What is needed. The expected answer holds every line from the first line of the data below through the line containing "staining of human", exactly as written, and no other line.

====== Data for the task ======

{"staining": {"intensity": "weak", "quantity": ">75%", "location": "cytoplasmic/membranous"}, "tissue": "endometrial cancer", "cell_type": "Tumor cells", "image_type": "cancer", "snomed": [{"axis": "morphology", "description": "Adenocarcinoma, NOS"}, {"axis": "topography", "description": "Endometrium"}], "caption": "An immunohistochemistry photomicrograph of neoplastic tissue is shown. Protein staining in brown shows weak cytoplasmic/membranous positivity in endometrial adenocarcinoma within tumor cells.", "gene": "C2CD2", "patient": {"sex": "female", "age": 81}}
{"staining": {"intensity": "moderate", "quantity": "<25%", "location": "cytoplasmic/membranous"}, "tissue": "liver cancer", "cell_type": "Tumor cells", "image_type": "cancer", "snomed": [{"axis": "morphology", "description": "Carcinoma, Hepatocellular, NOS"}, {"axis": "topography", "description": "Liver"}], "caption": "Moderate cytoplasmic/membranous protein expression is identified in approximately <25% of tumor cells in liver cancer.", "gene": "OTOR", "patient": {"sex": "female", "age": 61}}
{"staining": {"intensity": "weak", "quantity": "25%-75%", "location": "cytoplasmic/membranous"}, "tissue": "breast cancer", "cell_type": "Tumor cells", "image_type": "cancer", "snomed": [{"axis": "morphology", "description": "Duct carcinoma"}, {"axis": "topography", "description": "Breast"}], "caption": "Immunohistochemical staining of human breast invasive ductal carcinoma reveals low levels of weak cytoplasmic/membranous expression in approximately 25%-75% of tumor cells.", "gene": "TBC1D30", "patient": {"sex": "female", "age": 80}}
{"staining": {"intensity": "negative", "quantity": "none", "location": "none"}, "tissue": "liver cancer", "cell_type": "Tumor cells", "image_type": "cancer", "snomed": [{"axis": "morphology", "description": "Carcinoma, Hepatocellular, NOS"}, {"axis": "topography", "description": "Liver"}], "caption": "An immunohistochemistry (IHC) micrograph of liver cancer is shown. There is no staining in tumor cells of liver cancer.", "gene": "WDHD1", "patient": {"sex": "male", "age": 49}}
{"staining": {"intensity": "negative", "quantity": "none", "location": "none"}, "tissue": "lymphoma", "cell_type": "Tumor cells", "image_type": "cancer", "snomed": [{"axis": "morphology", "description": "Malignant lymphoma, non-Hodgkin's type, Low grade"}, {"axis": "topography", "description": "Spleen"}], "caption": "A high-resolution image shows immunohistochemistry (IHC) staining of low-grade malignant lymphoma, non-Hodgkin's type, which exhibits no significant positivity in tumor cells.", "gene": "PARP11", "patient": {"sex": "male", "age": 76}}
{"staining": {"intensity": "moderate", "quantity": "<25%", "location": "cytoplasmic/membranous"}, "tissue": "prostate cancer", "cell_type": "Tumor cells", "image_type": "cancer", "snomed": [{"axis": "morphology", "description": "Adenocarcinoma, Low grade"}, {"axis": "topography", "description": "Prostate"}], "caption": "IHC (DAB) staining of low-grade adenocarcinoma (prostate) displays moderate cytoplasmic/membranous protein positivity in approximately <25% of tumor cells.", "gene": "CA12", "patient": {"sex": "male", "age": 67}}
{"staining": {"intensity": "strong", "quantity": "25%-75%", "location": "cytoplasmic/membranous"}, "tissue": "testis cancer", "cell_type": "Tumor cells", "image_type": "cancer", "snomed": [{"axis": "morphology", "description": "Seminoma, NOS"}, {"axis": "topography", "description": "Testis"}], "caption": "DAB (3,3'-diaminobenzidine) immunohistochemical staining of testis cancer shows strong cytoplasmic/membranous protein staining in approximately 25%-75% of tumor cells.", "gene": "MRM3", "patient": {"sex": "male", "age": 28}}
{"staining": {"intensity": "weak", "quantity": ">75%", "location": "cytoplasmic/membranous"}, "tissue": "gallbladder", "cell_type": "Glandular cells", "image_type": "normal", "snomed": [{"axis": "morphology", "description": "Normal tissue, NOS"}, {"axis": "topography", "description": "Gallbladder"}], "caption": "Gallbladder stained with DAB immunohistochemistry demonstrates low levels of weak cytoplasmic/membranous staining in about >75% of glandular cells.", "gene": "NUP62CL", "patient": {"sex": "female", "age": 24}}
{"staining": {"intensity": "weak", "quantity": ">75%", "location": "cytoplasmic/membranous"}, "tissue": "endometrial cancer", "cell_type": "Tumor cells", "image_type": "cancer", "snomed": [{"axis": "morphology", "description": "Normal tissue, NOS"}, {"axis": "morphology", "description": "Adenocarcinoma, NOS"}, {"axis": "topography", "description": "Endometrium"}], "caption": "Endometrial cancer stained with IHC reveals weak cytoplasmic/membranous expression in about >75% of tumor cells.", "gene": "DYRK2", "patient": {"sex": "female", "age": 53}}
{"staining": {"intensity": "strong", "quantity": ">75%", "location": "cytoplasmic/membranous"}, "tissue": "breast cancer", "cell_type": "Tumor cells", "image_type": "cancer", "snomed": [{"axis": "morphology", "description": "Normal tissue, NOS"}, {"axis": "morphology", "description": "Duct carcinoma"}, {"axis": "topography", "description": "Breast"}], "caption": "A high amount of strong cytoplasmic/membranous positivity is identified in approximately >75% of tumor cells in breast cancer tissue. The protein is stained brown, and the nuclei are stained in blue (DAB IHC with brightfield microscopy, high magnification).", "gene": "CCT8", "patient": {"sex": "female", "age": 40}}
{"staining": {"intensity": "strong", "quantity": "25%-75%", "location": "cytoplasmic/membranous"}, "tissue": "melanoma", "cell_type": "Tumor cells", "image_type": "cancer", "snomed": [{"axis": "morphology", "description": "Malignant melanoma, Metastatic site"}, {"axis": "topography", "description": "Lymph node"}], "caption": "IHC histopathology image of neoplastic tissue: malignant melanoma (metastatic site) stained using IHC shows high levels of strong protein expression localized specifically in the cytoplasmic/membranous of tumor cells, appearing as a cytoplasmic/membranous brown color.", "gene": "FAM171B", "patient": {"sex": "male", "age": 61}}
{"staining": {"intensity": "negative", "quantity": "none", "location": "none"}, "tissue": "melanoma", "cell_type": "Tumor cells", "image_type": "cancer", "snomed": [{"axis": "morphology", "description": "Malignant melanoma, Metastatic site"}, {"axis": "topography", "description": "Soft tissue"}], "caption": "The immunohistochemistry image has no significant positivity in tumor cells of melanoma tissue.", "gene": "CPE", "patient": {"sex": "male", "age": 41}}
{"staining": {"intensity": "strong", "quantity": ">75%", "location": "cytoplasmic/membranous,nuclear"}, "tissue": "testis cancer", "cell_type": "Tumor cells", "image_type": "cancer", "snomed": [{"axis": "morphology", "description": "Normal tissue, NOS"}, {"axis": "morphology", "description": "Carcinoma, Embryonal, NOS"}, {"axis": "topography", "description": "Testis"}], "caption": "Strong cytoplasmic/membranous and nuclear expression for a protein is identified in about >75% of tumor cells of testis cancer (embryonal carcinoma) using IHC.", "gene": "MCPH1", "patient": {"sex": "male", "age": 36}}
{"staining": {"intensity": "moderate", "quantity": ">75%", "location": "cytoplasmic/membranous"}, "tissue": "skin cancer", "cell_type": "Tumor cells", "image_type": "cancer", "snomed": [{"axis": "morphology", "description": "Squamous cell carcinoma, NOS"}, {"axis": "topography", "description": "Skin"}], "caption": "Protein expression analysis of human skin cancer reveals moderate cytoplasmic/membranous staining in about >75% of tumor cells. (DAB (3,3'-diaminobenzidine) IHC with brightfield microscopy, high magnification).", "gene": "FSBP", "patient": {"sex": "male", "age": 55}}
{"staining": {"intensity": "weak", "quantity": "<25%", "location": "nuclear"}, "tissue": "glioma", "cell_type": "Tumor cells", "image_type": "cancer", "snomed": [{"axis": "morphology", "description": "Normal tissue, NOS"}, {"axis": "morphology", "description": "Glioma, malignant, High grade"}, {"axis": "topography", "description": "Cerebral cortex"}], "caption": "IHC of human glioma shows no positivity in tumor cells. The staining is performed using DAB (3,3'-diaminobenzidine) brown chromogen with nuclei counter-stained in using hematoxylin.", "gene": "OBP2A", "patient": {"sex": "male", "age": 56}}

======

Solution.
{"staining": {"intensity": "weak", "quantity": ">75%", "location": "cytoplasmic/membranous"}, "tissue": "endometrial cancer", "cell_type": "Tumor cells", "image_type": "cancer", "snomed": [{"axis": "morphology", "description": "Adenocarcinoma, NOS"}, {"axis": "topography", "description": "Endometrium"}], "caption": "An immunohistochemistry photomicrograph of neoplastic tissue is shown. Protein staining in brown shows weak cytoplasmic/membranous positivity in endometrial adenocarcinoma within tumor cells.", "gene": "C2CD2", "patient": {"sex": "female", "age": 81}}
{"staining": {"intensity": "moderate", "quantity": "<25%", "location": "cytoplasmic/membranous"}, "tissue": "liver cancer", "cell_type": "Tumor cells", "image_type": "cancer", "snomed": [{"axis": "morphology", "description": "Carcinoma, Hepatocellular, NOS"}, {"axis": "topography", "description": "Liver"}], "caption": "Moderate cytoplasmic/membranous protein expression is identified in approximately <25% of tumor cells in liver cancer.", "gene": "OTOR", "patient": {"sex": "female", "age": 61}}
{"staining": {"intensity": "weak", "quantity": "25%-75%", "location": "cytoplasmic/membranous"}, "tissue": "breast cancer", "cell_type": "Tumor cells", "image_type": "cancer", "snomed": [{"axis": "morphology", "description": "Duct carcinoma"}, {"axis": "topography", "description": "Breast"}], "caption": "Immunohistochemical staining of human breast invasive ductal carcinoma reveals low levels of weak cytoplasmic/membranous expression in approximately 25%-75% of tumor cells.", "gene": "TBC1D30", "patient": {"sex": "female", "age": 80}}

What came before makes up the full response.